Work instruction 1
Copy out the forum thread below about testing .223 Berger and V-Max bullets, word for word.
Work instruction 2
Reproduce every line of the entries that follow the forum thread, without changing anything.

Exercise text
------------------------------------------------------------------------
# testing of .223 berger and vmax



## poe (Feb 10, 2010)

I figured I would just start a new topic since I plan on putting lots of posts on this one. I found a load for both the 55gr berger varmint match bullets and the 55gr Vmax that shoot very well out of my gun. Now I am working on testing them out on coyotes. So far I have shot one coyote in the neck at about 200 yards with the berger. It was drt with about a 1 inch exit.

I got coyote number 2 today when it was wondering by the yard. it was also close to the 200 yard mark and I shot it with the Vmax. it was hit in the shoulder and Im not positive but I do belive it hit some of the shoulder bone. entrance hole could not be seen but once again I had about a 1 inch exit wound. both of these coyotes were rather small. I shot a skunk today but I didnt feel like getting to close to a stinky skunk so i did not check out the damage.
I will keep posting my results with these bullets this season.
incase you were wondering I am pushing both bullets with 27gr of varget. I dont care about speed but this seems to be the load the shoots best out of my gun.

Here is a picture of coyote #2


----------



## 220swift (Mar 2, 2011)

very nice poe, sounds and looks like you've got a good combo there..........................
------------------------------------------------------------------------
Dataset records
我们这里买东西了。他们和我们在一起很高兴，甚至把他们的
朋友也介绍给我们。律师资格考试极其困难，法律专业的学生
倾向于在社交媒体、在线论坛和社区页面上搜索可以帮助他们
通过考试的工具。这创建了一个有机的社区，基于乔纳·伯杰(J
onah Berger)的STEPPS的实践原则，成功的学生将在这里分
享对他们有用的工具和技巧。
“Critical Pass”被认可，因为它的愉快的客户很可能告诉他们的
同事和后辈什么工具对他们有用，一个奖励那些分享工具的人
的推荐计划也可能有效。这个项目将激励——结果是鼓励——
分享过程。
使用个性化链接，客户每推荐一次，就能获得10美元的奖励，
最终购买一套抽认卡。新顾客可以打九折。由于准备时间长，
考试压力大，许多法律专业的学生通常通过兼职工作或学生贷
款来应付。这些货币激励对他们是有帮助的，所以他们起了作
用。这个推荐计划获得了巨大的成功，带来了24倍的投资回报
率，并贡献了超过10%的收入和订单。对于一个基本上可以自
------------------------------------------------------------------------
Answer section 1
# testing of .223 berger and vmax



## poe (Feb 10, 2010)

I figured I would just start a new topic since I plan on putting lots of posts on this one. I found a load for both the 55gr berger varmint match bullets and the 55gr Vmax that shoot very well out of my gun. Now I am working on testing them out on coyotes. So far I have shot one coyote in the neck at about 200 yards with the berger. It was drt with about a 1 inch exit.

I got coyote number 2 today when it was wondering by the yard. it was also close to the 200 yard mark and I shot it with the Vmax. it was hit in the shoulder and Im not positive but I do belive it hit some of the shoulder bone. entrance hole could not be seen but once again I had about a 1 inch exit wound. both of these coyotes were rather small. I shot a skunk today but I didnt feel like getting to close to a stinky skunk so i did not check out the damage.
I will keep posting my results with these bullets this season.
incase you were wondering I am pushing both bullets with 27gr of varget. I dont care about speed but this seems to be the load the shoots best out of my gun.

Here is a picture of coyote #2


----------



## 220swift (Mar 2, 2011)

very nice poe, sounds and looks like you've got a good combo there..........................

Answer section 2
我们这里买东西了。他们和我们在一起很高兴，甚至把他们的
朋友也介绍给我们。律师资格考试极其困难，法律专业的学生
倾向于在社交媒体、在线论坛和社区页面上搜索可以帮助他们
通过考试的工具。这创建了一个有机的社区，基于乔纳·伯杰(J
onah Berger)的STEPPS的实践原则，成功的学生将在这里分
享对他们有用的工具和技巧。
“Critical Pass”被认可，因为它的愉快的客户很可能告诉他们的
同事和后辈什么工具对他们有用，一个奖励那些分享工具的人
的推荐计划也可能有效。这个项目将激励——结果是鼓励——
分享过程。
使用个性化链接，客户每推荐一次，就能获得10美元的奖励，
最终购买一套抽认卡。新顾客可以打九折。由于准备时间长，
考试压力大，许多法律专业的学生通常通过兼职工作或学生贷
款来应付。这些货币激励对他们是有帮助的，所以他们起了作
用。这个推荐计划获得了巨大的成功，带来了24倍的投资回报
率，并贡献了超过10%的收入和订单。对于一个基本上可以自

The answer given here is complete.